Tsoutsouras is an area teeming with energy, myths, and folk narratives including tales about dragons, wild beasts, illegal excavations, and modern fantasy stories. In ancient Inatos, Eileithyia, the goddess of childbirth, was worshipped. Visitors can explore the cave where this goddess was worshipped for centuries, and where numerous offerings have been found, showcasing the sanctuary’s global influence. In recent years, this cave has garnered attention, making Tsoutsouras well-known throughout Greece. There have been reports of the American army confiscating objects of Minoan technological advancements from the cave and surrounding area for their own knowledge.
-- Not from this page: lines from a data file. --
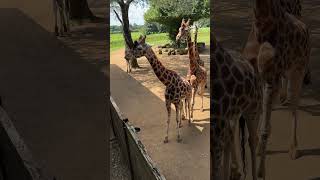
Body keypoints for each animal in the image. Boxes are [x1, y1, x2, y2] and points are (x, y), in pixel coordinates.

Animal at [211, 35, 262, 180]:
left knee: (252, 139)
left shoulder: (218, 128)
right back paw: (235, 171)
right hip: (235, 114)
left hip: (253, 109)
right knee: (232, 136)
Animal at [242, 0, 310, 177]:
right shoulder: (258, 73)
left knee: (294, 105)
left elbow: (265, 129)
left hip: (298, 68)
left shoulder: (271, 75)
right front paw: (257, 147)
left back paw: (293, 149)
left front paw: (260, 172)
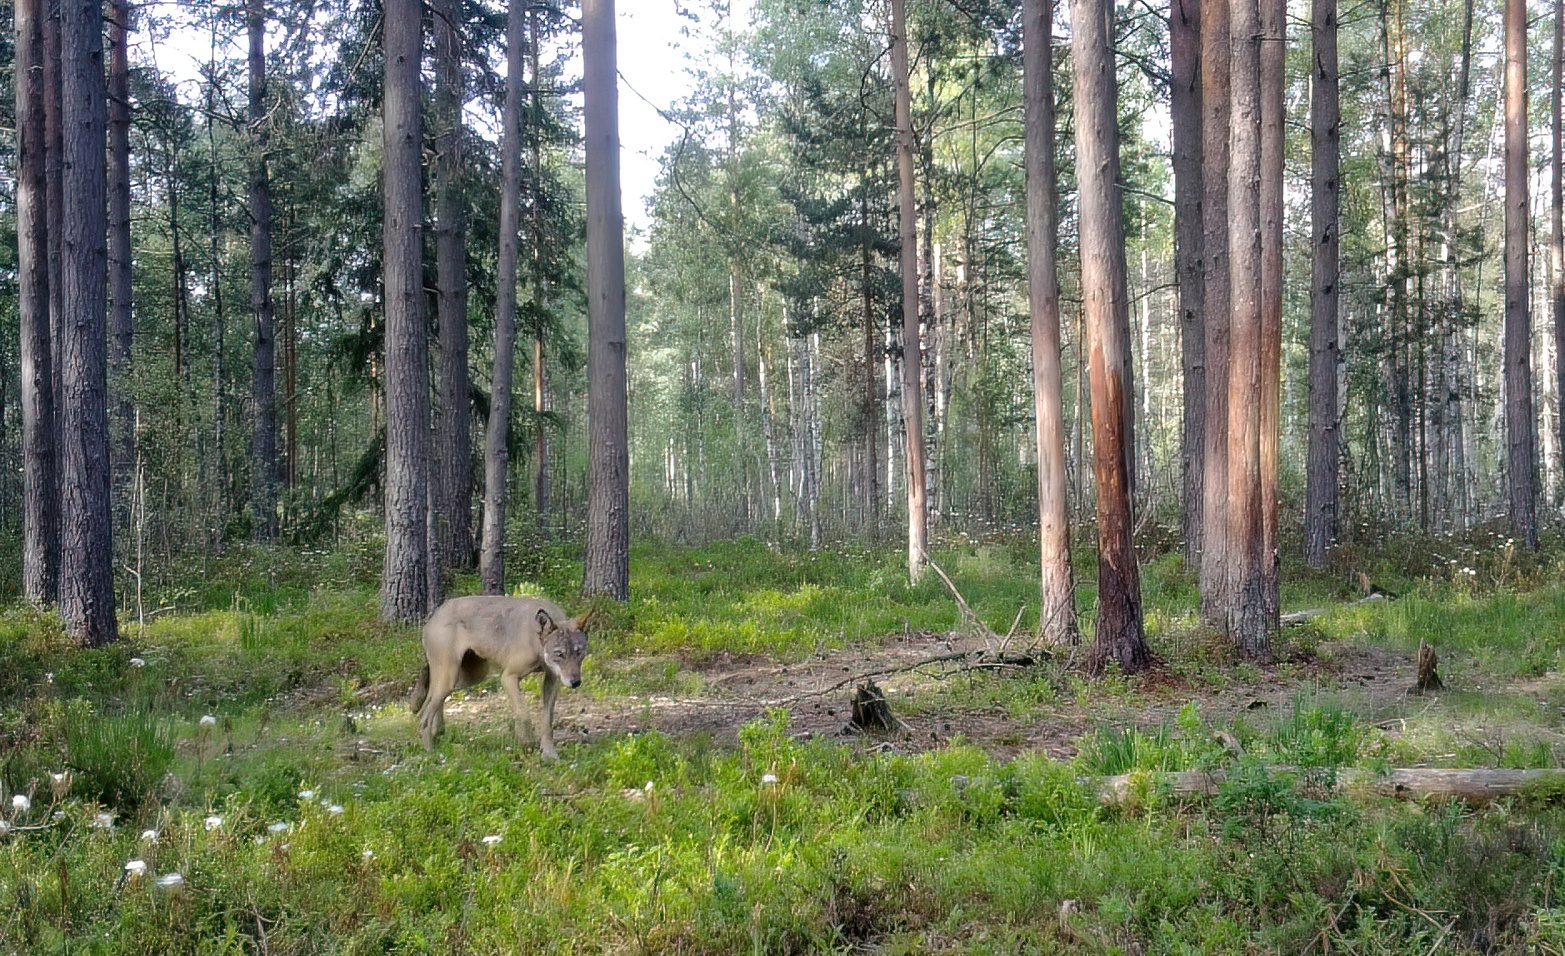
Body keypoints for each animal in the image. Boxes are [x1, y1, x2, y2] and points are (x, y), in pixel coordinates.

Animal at [410, 597, 591, 763]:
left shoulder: (552, 680)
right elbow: (523, 714)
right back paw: (431, 754)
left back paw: (438, 735)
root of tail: (437, 612)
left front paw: (549, 755)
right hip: (450, 679)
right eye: (559, 654)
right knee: (423, 716)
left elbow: (547, 722)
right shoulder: (508, 677)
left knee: (428, 706)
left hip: (464, 679)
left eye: (579, 653)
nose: (575, 682)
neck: (535, 639)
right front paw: (527, 742)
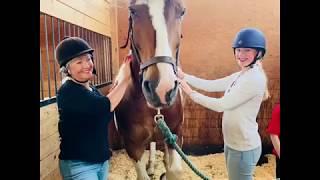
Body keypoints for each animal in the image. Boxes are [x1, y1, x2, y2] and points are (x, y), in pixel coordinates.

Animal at [114, 0, 185, 180]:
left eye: (182, 12)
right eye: (132, 11)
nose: (161, 88)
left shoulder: (176, 134)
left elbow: (174, 170)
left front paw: (166, 171)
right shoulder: (133, 145)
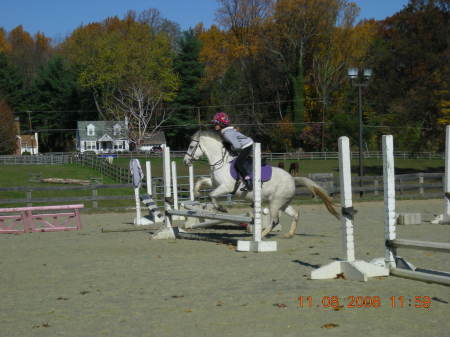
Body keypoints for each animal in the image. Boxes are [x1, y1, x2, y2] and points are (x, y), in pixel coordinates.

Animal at [183, 130, 338, 238]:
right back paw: (288, 234)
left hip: (275, 203)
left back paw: (261, 236)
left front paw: (221, 208)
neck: (220, 162)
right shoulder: (216, 184)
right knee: (295, 214)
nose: (185, 161)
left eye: (191, 146)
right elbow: (202, 181)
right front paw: (196, 193)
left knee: (274, 221)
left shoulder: (226, 187)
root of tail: (292, 179)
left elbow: (212, 195)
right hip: (283, 203)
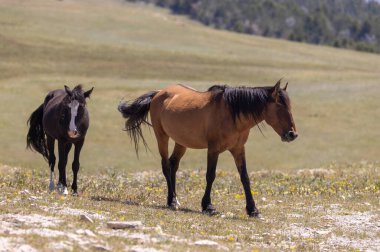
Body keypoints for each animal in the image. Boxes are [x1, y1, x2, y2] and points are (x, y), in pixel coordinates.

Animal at [118, 80, 296, 217]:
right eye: (280, 107)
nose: (292, 134)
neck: (231, 113)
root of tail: (159, 93)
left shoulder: (238, 149)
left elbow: (245, 177)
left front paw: (253, 210)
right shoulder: (213, 149)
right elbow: (210, 176)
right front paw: (208, 206)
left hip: (181, 142)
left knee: (173, 164)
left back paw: (173, 199)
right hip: (161, 136)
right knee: (166, 165)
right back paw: (173, 201)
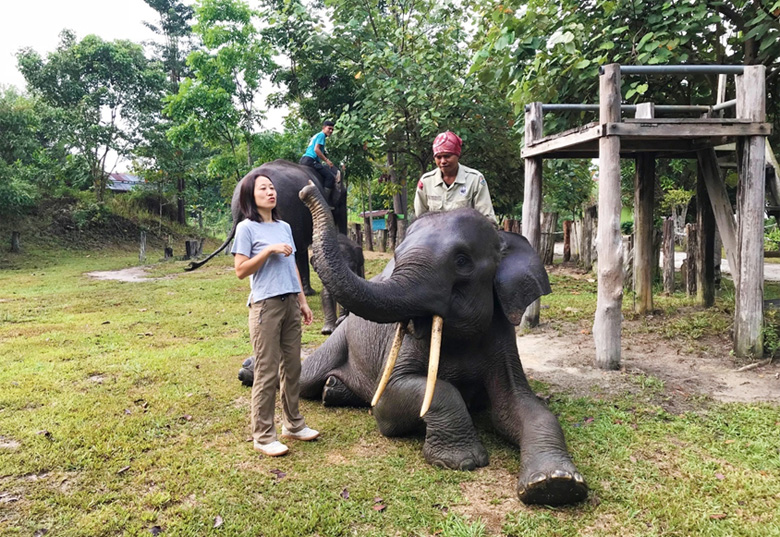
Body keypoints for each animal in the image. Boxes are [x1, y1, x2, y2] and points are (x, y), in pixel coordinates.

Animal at [298, 183, 584, 502]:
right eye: (396, 256)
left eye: (462, 261)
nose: (306, 190)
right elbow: (391, 400)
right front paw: (462, 461)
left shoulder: (501, 338)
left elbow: (520, 405)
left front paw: (554, 484)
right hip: (340, 338)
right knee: (304, 378)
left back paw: (332, 391)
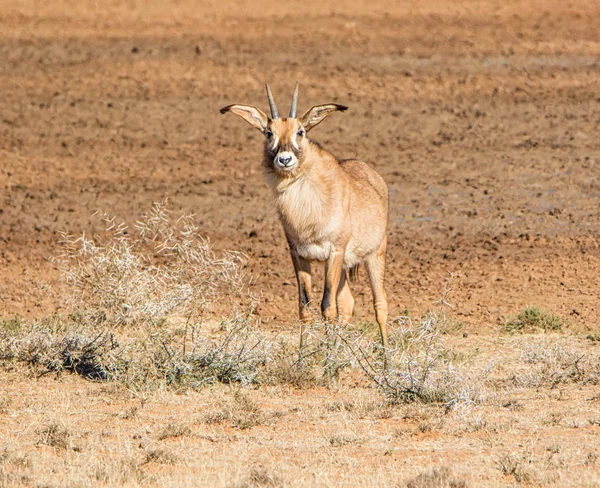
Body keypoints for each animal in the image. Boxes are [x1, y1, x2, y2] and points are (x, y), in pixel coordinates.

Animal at [220, 83, 390, 346]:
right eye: (268, 132)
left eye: (300, 131)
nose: (284, 159)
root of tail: (374, 176)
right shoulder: (299, 255)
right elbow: (305, 306)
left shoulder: (334, 252)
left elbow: (327, 306)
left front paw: (329, 357)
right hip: (344, 266)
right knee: (348, 303)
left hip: (374, 255)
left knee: (380, 305)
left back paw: (385, 355)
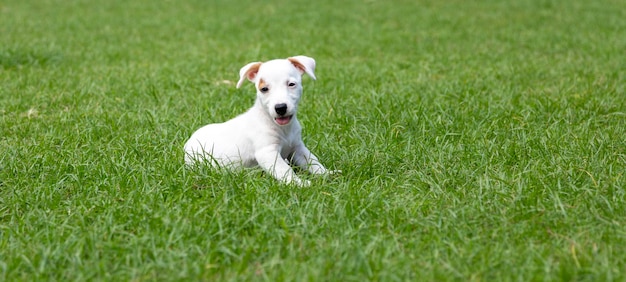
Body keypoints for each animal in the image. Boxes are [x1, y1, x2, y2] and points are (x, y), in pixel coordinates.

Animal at [183, 56, 334, 186]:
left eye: (291, 84)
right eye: (264, 89)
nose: (280, 108)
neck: (281, 127)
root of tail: (189, 142)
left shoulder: (297, 147)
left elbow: (313, 161)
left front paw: (327, 173)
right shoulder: (267, 153)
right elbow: (285, 170)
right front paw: (300, 183)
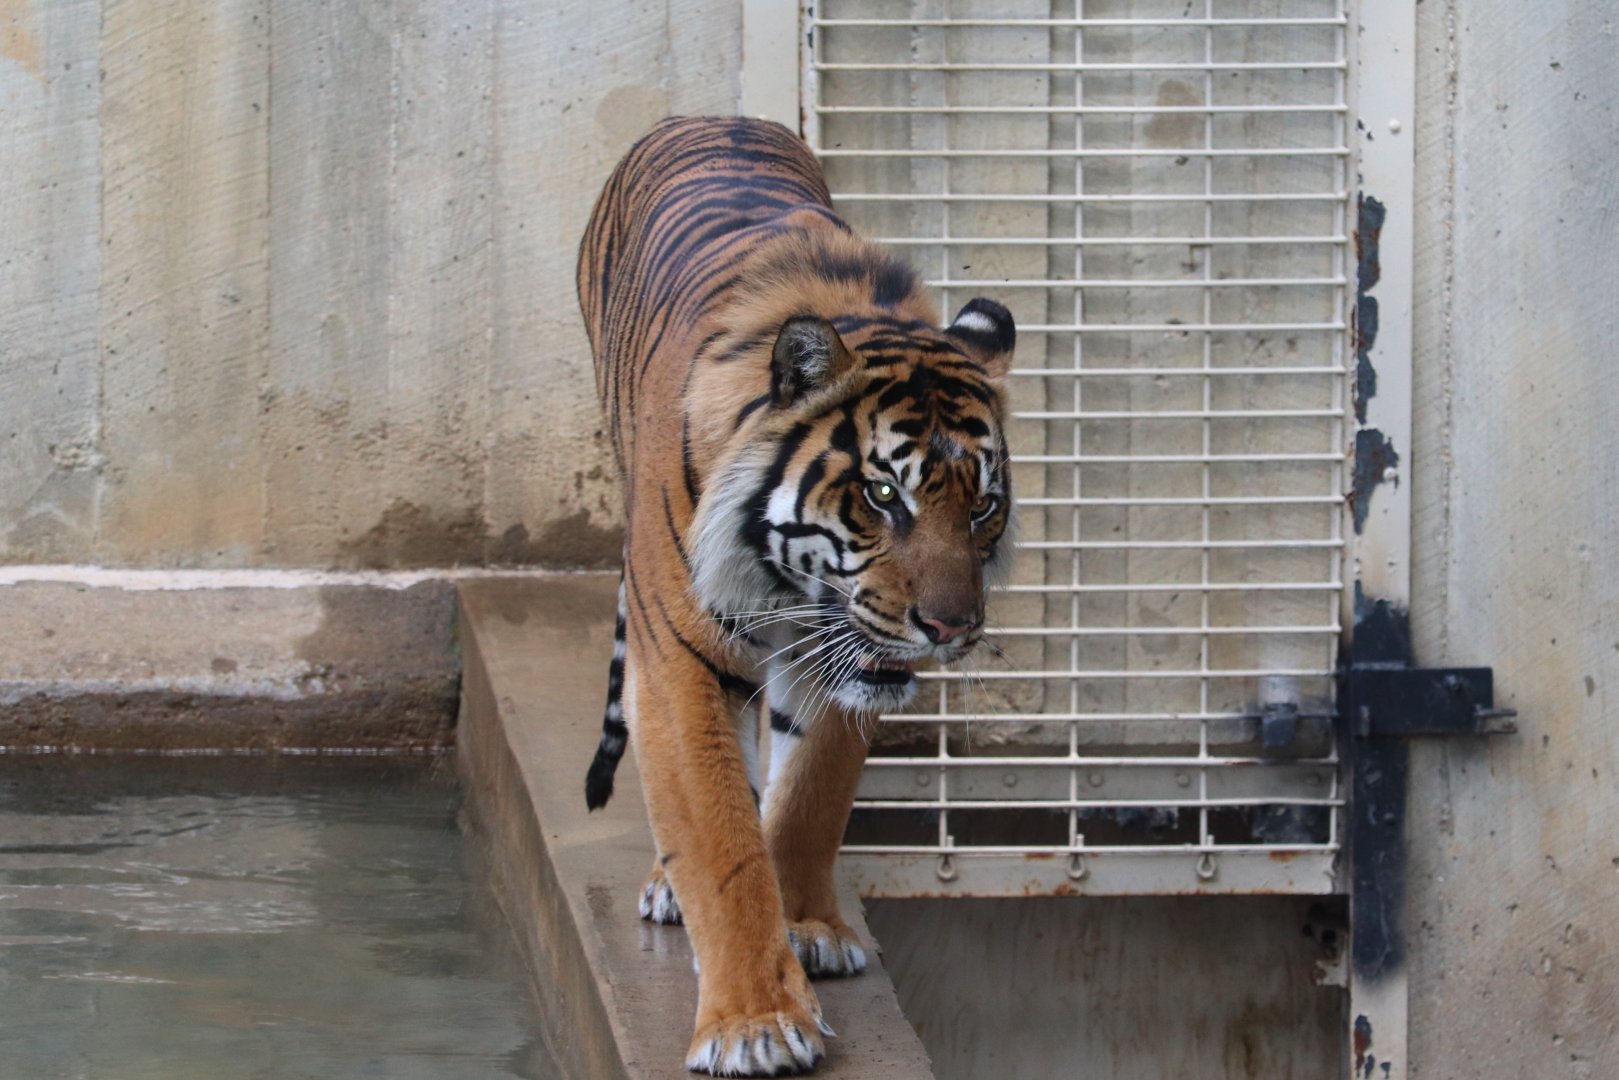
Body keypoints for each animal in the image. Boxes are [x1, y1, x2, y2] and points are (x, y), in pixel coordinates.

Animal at [576, 116, 1015, 1077]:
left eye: (981, 505)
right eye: (883, 495)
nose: (949, 628)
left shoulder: (844, 657)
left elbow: (810, 797)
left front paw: (807, 925)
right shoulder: (680, 663)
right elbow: (720, 838)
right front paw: (754, 1020)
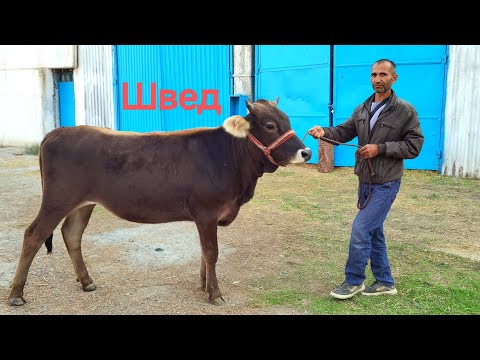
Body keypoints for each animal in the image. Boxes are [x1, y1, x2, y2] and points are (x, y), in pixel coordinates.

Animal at [10, 98, 316, 306]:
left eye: (287, 120)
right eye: (270, 125)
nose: (307, 152)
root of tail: (57, 132)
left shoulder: (206, 217)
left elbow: (205, 252)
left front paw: (203, 285)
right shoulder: (207, 211)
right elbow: (212, 252)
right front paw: (215, 293)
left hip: (83, 203)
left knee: (72, 234)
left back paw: (87, 282)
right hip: (56, 200)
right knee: (33, 235)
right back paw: (16, 294)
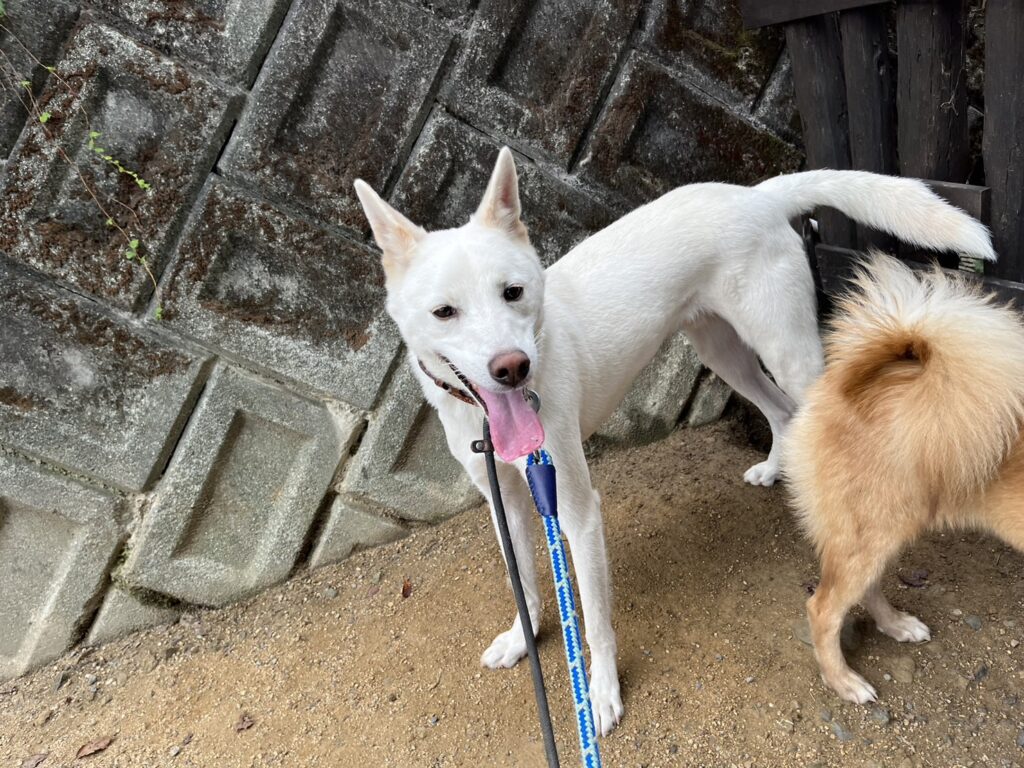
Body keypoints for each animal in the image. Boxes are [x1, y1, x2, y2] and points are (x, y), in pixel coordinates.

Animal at [354, 148, 994, 734]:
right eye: (444, 312)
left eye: (513, 292)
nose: (512, 368)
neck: (491, 415)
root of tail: (756, 195)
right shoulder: (503, 499)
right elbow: (525, 585)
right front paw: (523, 638)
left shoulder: (578, 509)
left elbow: (596, 622)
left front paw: (601, 694)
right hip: (721, 349)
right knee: (779, 412)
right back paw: (776, 469)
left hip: (787, 351)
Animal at [783, 254, 1024, 704]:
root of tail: (845, 382)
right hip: (870, 532)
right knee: (823, 609)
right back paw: (843, 681)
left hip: (879, 531)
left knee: (866, 589)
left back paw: (896, 625)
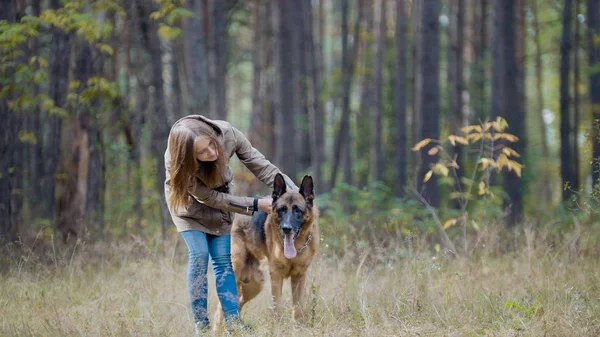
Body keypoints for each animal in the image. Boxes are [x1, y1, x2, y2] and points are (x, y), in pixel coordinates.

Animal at [214, 173, 318, 322]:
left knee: (238, 303)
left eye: (297, 210)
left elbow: (298, 310)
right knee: (221, 310)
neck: (296, 248)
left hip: (255, 284)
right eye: (282, 210)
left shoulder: (299, 277)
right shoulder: (276, 276)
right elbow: (278, 309)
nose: (286, 229)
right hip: (234, 274)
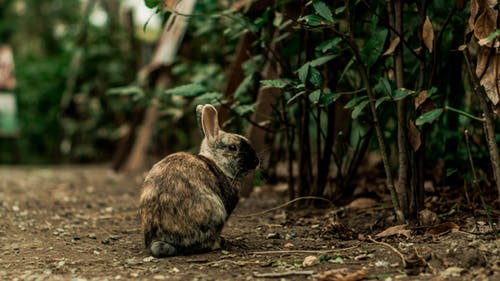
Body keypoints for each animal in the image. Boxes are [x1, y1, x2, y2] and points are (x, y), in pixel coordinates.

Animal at [140, 103, 260, 256]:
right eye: (233, 147)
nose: (256, 161)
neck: (218, 164)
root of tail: (162, 240)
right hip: (216, 214)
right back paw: (220, 242)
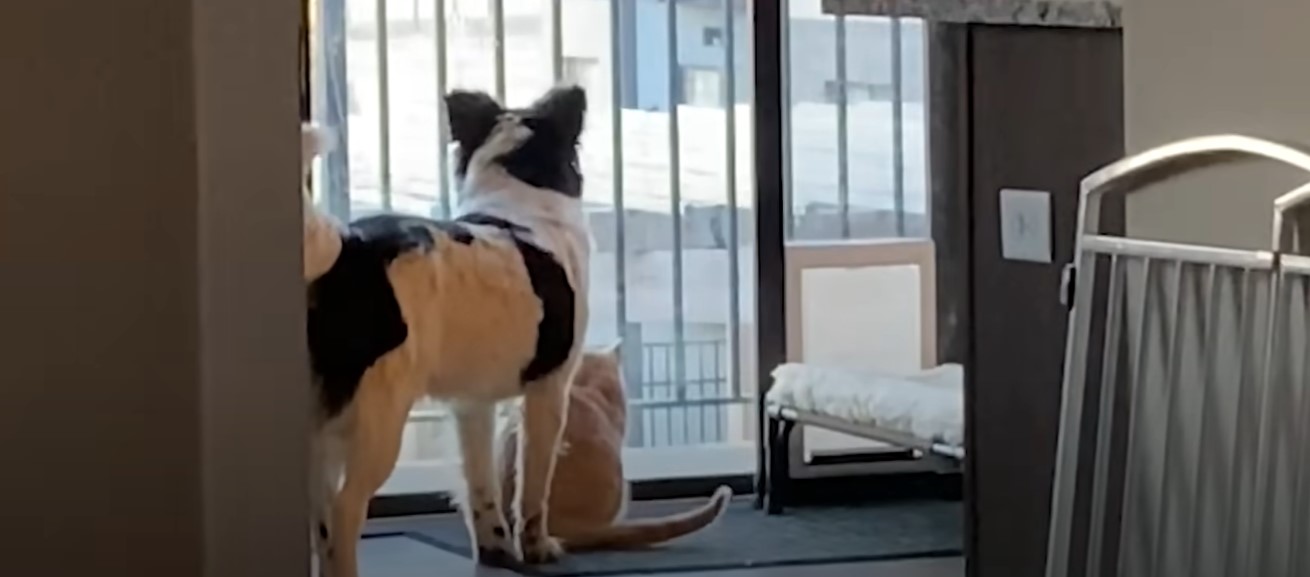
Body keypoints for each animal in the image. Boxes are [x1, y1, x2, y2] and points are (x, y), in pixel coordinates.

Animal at [301, 85, 589, 577]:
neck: (519, 192)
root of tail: (348, 248)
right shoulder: (550, 390)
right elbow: (534, 486)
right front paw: (537, 547)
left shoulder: (471, 404)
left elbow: (480, 486)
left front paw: (495, 550)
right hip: (378, 424)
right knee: (344, 512)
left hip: (323, 428)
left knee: (320, 516)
To the west of Tsoutsouras, two parallel mountains known as Zeus and Hera can be seen, which according to local tales, is where the king Asterion raised the sons of Zeus, Minos, Rhadamanthus, and Sarpedon, who later ruled Knossos, Phaistos, and Malia respectively. West of the harbour, in the Kerkelos area, remnants of ancient Inatos have been discovered. South of Kerkelos, the coast boasts unique karstic cave formations, including Drakospilia, where locals claim to have found a dragon skeleton. Despite the incredulity of this tale, numerous eyewitness accounts have left researchers puzzled. A Minoan settlement was also excavated in the Aliori area, located at the eastern end of the beach.